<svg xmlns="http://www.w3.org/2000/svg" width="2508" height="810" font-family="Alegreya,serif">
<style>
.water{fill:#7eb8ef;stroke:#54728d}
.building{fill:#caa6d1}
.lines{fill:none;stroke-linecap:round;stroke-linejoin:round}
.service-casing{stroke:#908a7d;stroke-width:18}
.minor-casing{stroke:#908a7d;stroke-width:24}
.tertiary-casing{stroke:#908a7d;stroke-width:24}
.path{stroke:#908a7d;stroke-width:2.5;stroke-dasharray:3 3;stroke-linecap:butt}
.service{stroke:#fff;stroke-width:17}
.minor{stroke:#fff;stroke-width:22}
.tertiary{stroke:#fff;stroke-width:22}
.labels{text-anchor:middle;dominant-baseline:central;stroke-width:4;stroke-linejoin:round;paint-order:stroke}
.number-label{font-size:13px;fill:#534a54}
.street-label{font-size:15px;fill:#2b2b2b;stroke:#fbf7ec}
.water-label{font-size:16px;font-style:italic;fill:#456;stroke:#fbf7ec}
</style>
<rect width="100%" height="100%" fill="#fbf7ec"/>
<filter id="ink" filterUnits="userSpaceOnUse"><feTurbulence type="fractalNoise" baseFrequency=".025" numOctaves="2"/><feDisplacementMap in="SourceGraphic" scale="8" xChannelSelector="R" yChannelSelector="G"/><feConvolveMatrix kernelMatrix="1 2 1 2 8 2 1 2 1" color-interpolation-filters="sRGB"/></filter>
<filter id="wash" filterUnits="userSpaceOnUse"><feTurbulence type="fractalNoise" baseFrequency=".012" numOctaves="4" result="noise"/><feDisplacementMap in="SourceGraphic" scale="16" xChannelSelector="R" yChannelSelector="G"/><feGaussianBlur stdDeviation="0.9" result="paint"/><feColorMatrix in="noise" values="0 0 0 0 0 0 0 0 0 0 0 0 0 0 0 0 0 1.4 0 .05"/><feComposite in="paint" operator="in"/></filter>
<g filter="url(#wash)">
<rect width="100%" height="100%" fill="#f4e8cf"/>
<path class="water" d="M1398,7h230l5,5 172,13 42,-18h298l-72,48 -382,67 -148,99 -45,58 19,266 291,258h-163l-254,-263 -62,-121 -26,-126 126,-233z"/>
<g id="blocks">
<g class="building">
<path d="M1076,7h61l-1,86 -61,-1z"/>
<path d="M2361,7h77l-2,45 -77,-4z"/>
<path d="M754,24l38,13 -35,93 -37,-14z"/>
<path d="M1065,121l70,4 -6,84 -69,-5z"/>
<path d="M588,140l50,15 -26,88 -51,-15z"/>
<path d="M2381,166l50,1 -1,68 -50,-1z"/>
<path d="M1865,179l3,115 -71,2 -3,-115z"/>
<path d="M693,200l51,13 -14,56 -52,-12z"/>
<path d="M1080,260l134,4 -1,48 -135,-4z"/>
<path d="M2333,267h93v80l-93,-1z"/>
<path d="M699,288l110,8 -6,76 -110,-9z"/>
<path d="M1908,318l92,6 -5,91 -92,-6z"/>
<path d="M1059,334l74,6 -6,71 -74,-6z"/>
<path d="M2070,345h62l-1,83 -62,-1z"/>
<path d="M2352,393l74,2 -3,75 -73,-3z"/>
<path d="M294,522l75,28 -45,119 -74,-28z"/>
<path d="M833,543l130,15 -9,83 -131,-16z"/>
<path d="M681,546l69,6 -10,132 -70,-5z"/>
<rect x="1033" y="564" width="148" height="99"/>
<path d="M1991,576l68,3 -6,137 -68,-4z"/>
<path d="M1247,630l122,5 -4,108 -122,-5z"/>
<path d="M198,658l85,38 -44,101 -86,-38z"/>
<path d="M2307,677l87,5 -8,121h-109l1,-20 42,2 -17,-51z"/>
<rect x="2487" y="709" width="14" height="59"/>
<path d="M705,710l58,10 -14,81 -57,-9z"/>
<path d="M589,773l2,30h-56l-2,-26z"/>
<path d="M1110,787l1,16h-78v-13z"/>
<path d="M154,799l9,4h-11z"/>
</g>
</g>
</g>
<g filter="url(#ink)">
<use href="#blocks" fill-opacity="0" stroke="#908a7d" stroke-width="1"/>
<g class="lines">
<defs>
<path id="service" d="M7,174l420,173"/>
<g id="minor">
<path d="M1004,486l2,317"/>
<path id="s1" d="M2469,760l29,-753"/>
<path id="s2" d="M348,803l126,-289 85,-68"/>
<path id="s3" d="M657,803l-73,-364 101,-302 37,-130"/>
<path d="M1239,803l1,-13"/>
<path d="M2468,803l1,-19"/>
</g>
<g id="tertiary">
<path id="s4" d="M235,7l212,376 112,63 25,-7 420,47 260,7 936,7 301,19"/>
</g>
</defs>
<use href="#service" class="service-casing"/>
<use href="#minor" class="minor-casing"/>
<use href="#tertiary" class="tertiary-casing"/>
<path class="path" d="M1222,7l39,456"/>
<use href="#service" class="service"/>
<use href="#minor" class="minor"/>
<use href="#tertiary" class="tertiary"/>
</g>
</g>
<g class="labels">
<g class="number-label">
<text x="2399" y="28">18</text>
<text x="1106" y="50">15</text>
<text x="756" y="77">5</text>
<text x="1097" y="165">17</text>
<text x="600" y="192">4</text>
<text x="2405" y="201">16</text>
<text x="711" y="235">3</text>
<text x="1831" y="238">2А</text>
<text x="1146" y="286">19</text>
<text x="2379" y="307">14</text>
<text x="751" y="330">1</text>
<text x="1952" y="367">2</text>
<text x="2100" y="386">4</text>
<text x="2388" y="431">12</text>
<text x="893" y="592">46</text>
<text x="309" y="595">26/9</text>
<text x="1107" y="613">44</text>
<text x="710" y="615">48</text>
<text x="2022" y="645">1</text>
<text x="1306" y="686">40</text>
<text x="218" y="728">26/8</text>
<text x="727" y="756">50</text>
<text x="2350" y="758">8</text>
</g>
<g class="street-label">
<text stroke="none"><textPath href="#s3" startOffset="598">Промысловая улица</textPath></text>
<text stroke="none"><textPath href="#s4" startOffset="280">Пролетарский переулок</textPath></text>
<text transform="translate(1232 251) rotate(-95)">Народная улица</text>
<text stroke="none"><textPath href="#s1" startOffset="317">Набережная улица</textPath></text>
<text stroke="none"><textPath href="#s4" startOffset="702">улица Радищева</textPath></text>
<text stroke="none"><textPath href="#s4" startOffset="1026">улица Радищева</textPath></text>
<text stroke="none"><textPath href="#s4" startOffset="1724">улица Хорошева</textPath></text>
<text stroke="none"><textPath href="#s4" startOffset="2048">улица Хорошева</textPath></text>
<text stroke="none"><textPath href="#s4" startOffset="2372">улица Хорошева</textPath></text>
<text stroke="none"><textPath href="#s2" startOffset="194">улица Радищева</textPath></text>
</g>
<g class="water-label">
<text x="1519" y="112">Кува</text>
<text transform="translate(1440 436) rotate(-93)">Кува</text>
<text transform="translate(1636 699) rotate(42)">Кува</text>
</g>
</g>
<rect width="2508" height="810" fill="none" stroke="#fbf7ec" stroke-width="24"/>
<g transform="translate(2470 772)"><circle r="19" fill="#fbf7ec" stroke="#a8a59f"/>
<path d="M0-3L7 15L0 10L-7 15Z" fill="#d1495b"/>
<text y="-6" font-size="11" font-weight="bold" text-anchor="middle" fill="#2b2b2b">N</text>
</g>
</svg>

> [TRY IT]
Wherever a line in the records contains the word "lines", copy that line.

> [EXERCISE ANSWER]
.lines{fill:none;stroke-linecap:round;stroke-linejoin:round}
<g class="lines">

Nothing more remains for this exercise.